The finding came as the USDA said it closed an investigation into a similar incident in Oregon, which had prompted some Asian countries to temporarily suspend U.S. wheat imports last year. The agency said Friday that it couldn't determine how biotech wheat got on the 125-acre Oregon farm but that it appeared to be an isolated incident.

Related

Genetically modified foods, or GMOs, are in an estimated 80% of packaged foods. Some companies, like Ben & Jerry's, are trying to go GMO-free. But it's not easy. An animated explainer.
No genetically modified wheat has been approved for commercial use in the U.S., although genetic engineers have worked off and on for years to develop varieties that can withstand pesticides. GMO corn and soybeans are widely grown in the U.S.
The USDA said both the wheat found in Oregon and in Montana were developed by Monsanto Co. MON -0.07% , though agency officials said the two events appeared unrelated. The biotech seed company and researchers had grown GMO wheat at the Montana State University facility between 2000 and 2003 in USDA-authorized field trials.
Monsanto said it was cooperating with the government's investigation, though a spokeswoman declined to confirm the company developed the wheat in question. The St. Louis company did develop the wheat found in Oregon, according to the USDA.
"While we believe our compliance program is best in class, we continuously review our processes and procedures to improve them, including site selection, field trial isolation, and verification and auditing of field trial locations," said Philip Miller, global regulatory affairs lead for Monsanto.
The agency's investigation into the Montana finding "is focusing on why [genetically engineered] wheat was found growing at the research facility location," the USDA said. Department officials will inspect wheat test fields planted this year and follow up after harvest to ensure "unintended GE wheat" isn't growing elsewhere, the agency said.
After the rogue GMO wheat was discovered last year in Oregon, Japan said it would hold back shipments of some wheat imports, and some South Korean flour mills suspended purchases of U.S. wheat.
The Montana State University research center doesn't operate as a commercial farm so there should be less cause for concern among importers of U.S. wheat, said Bernadette Juarez, a director of investigative and enforcement services at the USDA.
"We see the situation in Montana and Oregon as being very different," she said.
The Montana discovery comes at a time of heightened sensitivity in the global grain trade.

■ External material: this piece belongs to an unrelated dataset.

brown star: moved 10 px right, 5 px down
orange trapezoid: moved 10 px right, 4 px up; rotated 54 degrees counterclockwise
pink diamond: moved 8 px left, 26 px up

U.S. corn exports to China earlier this year largely dried up after the country took a tougher stance against corn containing genetic modifications that China has yet to approve. U.S. grain-trading companies have estimated that rejected corn shipments and the lack of new orders from China have cost them hundreds of millions of dollars.

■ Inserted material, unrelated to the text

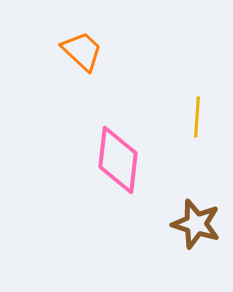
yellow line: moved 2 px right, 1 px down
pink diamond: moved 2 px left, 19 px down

Andrew Kimbrell, executive director of the Center for Food Safety, which questions the safety of genetically engineered crops, said the USDA appears ill-equipped to manage the system for testing modified crops and called for Congress to look into the process.
"If you don't know how something happens, you don't know how to prevent it," Mr. Kimbrell said.
Monsanto said previously that its own analysis suggested that the Oregon wheat didn't come from seed left in the soil or from pollen drifting on the wind from other fields, and that sabotage was likely the cause.